George Burns, a working craftsman who would rather talk show business than eat, but who nevertheless manages to eat very well, is particularly eloquent on the subject of hands.
“An actor’s hands,” says Mr. Burns, waving his own delicately through the air, “become important only when they are unimportant. When an actor has nothing specific to do with his hands, what to do with them becomes increasingly important.”
The subject arose when someone noted that Burns himself never appeared before an audience without a freshly lighted cigar. “I would be lost without that cigar,” Burns explains. “It is many things to me—a prop, a crutch, a straight man, a timing device. It’s also,” he adds thoughtfully, “a good smoke.”
In Burns’ view, “good hands” are as vital to an actor as a good voice or a good sense of timing. They become particularly significant to the stand-up comic who does nothing but tell jokes and who has no straight man for “bouncing” purposes.
“That,” says George, “is where a comic’s hands must become his straight man. Jack Benny, you will notice, will tell a joke and then deliberately fold his arms. He is bouncing the joke off the folded arms. More accurately, he is bouncing the joke off the time it takes to fold the arms. In that time, the audience hears, digests, interprets, understands and finally reacts to the joke. Of course, if it’s not a good joke, he’s in trouble.”

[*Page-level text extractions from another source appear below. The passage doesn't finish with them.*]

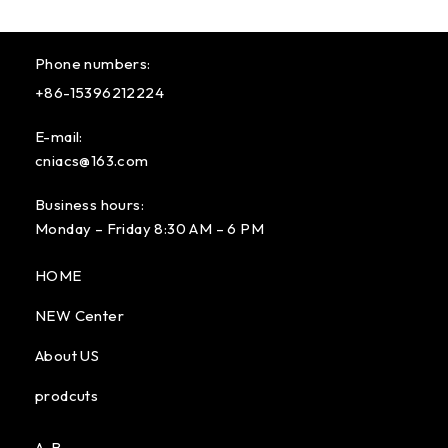
Phone numbers:
+86-15396212224
E-mail:
cniacs@163.com
Business hours:
Monday – Friday 8:30 AM – 6 PM
HOME
NEW Center
About US
prodcuts
A-B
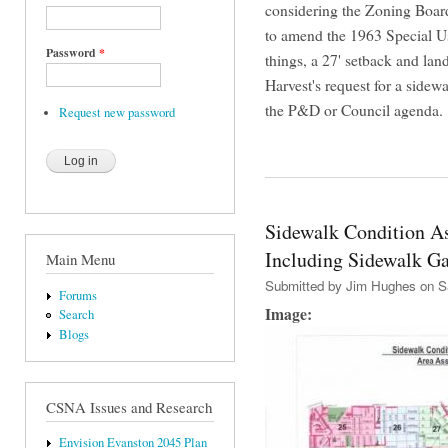
considering the Zoning Board
to amend the 1963 Special U
Password
*
things, a 27' setback and lan
Harvest's request for a sidew
the P&D or Council agenda.
Request new password
Sidewalk Condition A
Including Sidewalk G
Main Menu
Submitted by
Jim Hughes
on Sa
Forums
Image:
Search
Blogs
CSNA Issues and Research
Envision Evanston 2045 Plan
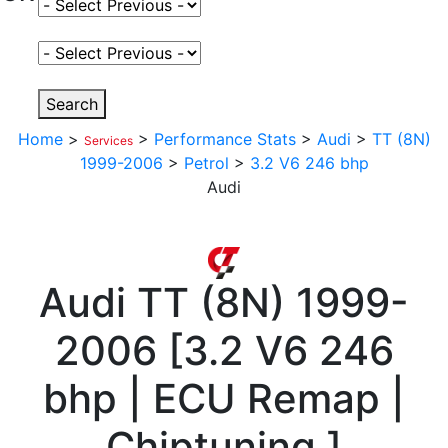
Select Fuel Type
Select Variant
Search
Home
>
>
Performance Stats
>
Audi
>
TT (8N)
Services
1999-2006
>
Petrol
>
3.2 V6 246 bhp
Audi
Audi
TT (8N) 1999-
2006
[
3.2 V6 246
bhp | ECU Remap |
Chiptuning
]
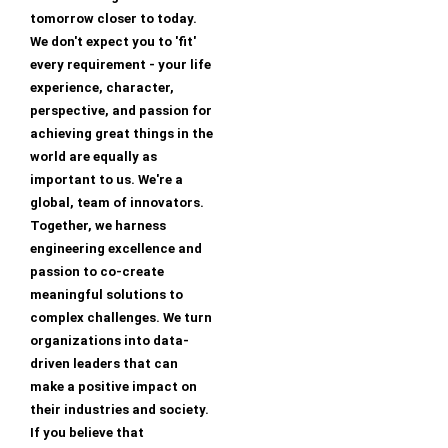
tomorrow closer to today.
We don't expect you to 'fit'
every requirement - your life
experience, character,
perspective, and passion for
achieving great things in the
world are equally as
important to us. We're a
global, team of innovators.
Together, we harness
engineering excellence and
passion to co-create
meaningful solutions to
complex challenges. We turn
organizations into data-
driven leaders that can
make a positive impact on
their industries and society.
If you believe that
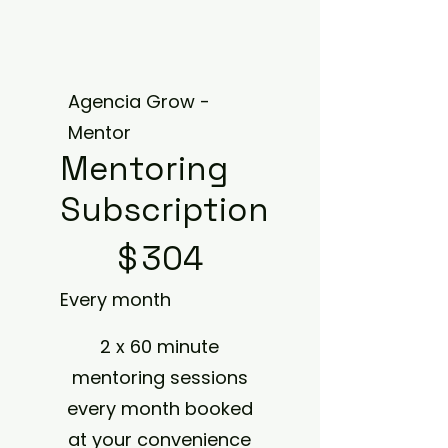
Agencia Grow -
Mentor
Mentoring
Subscription
$304
$
304
Every month
2 x 60 minute
mentoring sessions
every month booked
at your convenience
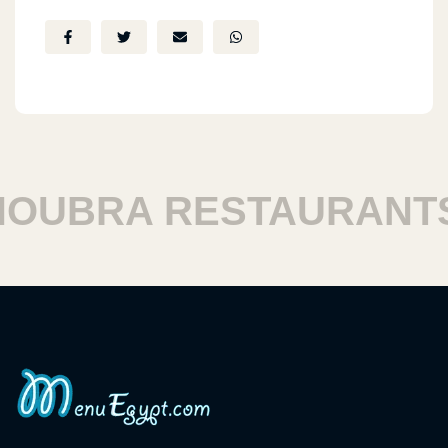
UBRA RESTAURANTS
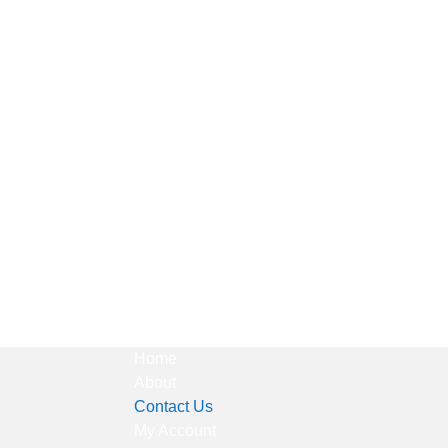
Home
About
Contact Us
My Account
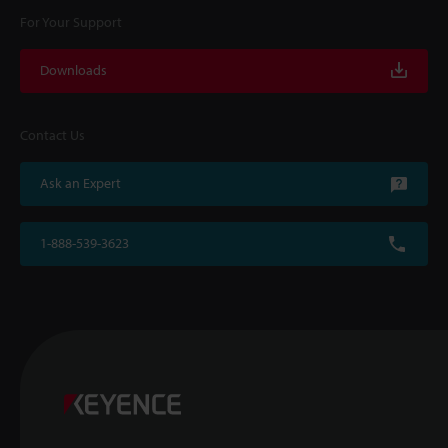
For Your Support
Downloads
Contact Us
Ask an Expert
1-888-539-3623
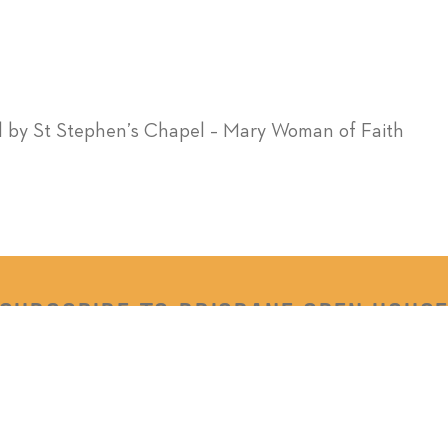
l by St Stephen’s Chapel – Mary Woman of Faith
SUBSCRIBE TO BRISBANE OPEN HOUS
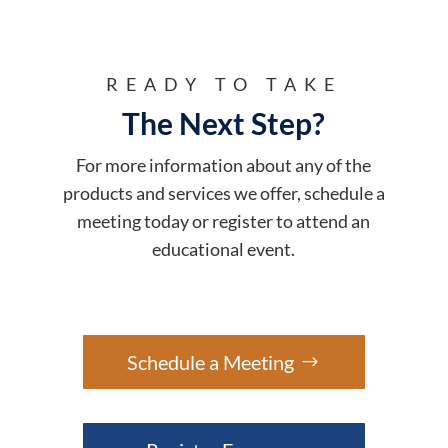
READY TO TAKE
The Next Step?
For more information about any of the
products and services we offer, schedule a
meeting today or register to attend an
educational event.
Schedule a Meeting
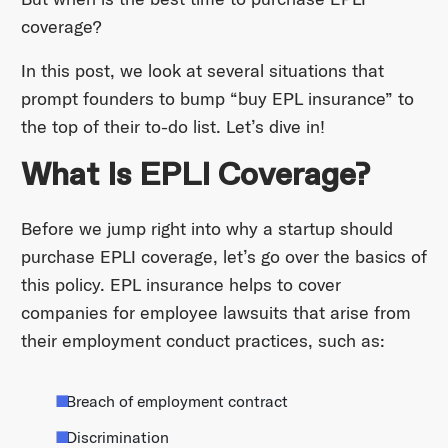
coverage?
In this post, we look at several situations that
prompt founders to bump “buy EPL insurance” to
the top of their to-do list. Let’s dive in!
What Is EPLI Coverage?
Before we jump right into why a startup should
purchase EPLI coverage, let’s go over the basics of
this policy. EPL insurance helps to cover
companies for employee lawsuits that arise from
their employment conduct practices, such as:
Breach of employment contract
Discrimination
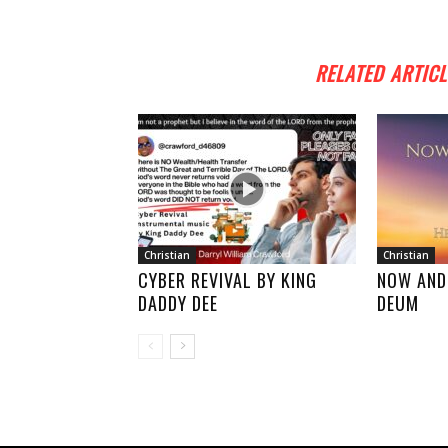
RELATED ARTICL
Christian
Christian
CYBER REVIVAL BY KING
NOW AND
DADDY DEE
DEUM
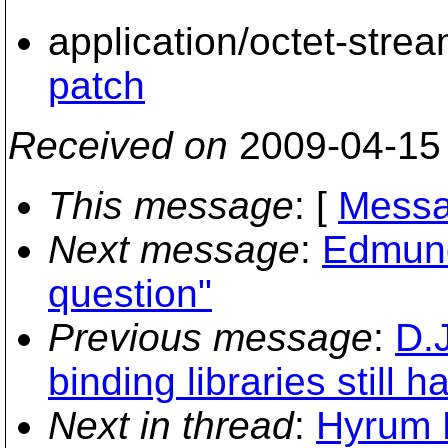
application/octet-stre
patch
Received on
2009-04-15
This message
: [
Messa
Next message
:
Edmund
question"
Previous message
:
D.
binding libraries still h
Next in thread
:
Hyrum K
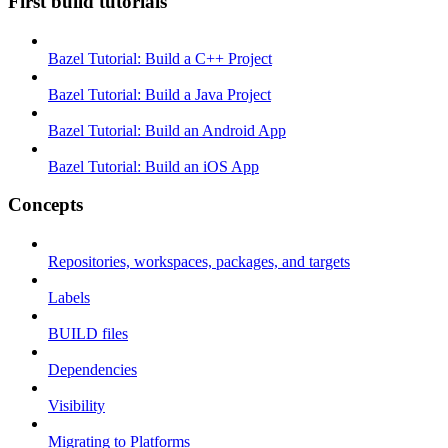
First build tutorials
Bazel Tutorial: Build a C++ Project
Bazel Tutorial: Build a Java Project
Bazel Tutorial: Build an Android App
Bazel Tutorial: Build an iOS App
Concepts
Repositories, workspaces, packages, and targets
Labels
BUILD files
Dependencies
Visibility
Migrating to Platforms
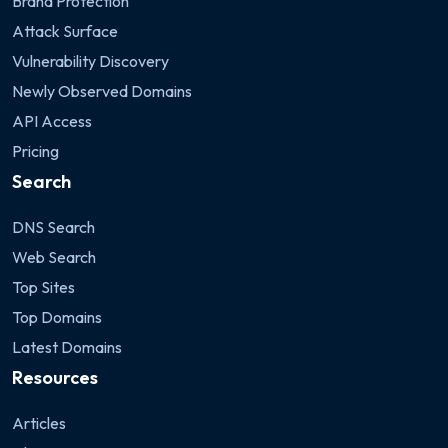
Brand Protection
Attack Surface
Vulnerability Discovery
Newly Observed Domains
API Access
Pricing
Search
DNS Search
Web Search
Top Sites
Top Domains
Latest Domains
Resources
Articles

Burns is inclined to miss the good old days of radio when actors emoted from the neck up, their hands firmly anchored to their scripts. He recalls gleefully the time producer Max Gordon issued a casting call for a new Broadway play. A number of radio actors turned up and Gordon was amazed at the facility with which they read. “Radio actors, of course,” Burns explains, “are the best readers in the business and Gordon was so impressed that he hired every one of them on the spot. He died on opening night in New Haven, however. The radio actors kept walking around the stage sort of holding their hands at half mast, clutching thin air where they were so accustomed to clutching their scripts.”
Without professing to lay down anything even approaching a Burns’ Law on the subject, it is the comedian’s offhand opinion that Jerry Lewis, Danny Kaye and Sid Caesar possess the best hands in the business today among the comedians. “You can’t stop and recall ever having seen them. Their hands, that is. They know how to use them. Without props.”
Burns reserves the accolade, however, for his wife, Gracie Allen. “She never does the same thing twice,” he says, “which is remarkable. Watch an actor in rehearsal the first time. If he picks up a glass with his left hand, that’s the way he’ll do it every time. Gracie will change from performance to performance. Says it keeps her from getting in a rut. Yet you’re never aware of her hands.”
Burns’ own trademark, the cigar, has long since become a habit he couldn’t break if he wanted to. He uses as many as 40 cigars on a shooting day and has been singled out by the American Cigar Institute as a “clean cigar smoker.” “I’m not sure,” he says, “whether it’s because I never spill ashes all over the place or because I never play a gangster.”
If you can’t guess who Burns is imitating, from left to right: Jackie Gleason, Eddie Cantor, Sid Caesar, Red Skelton.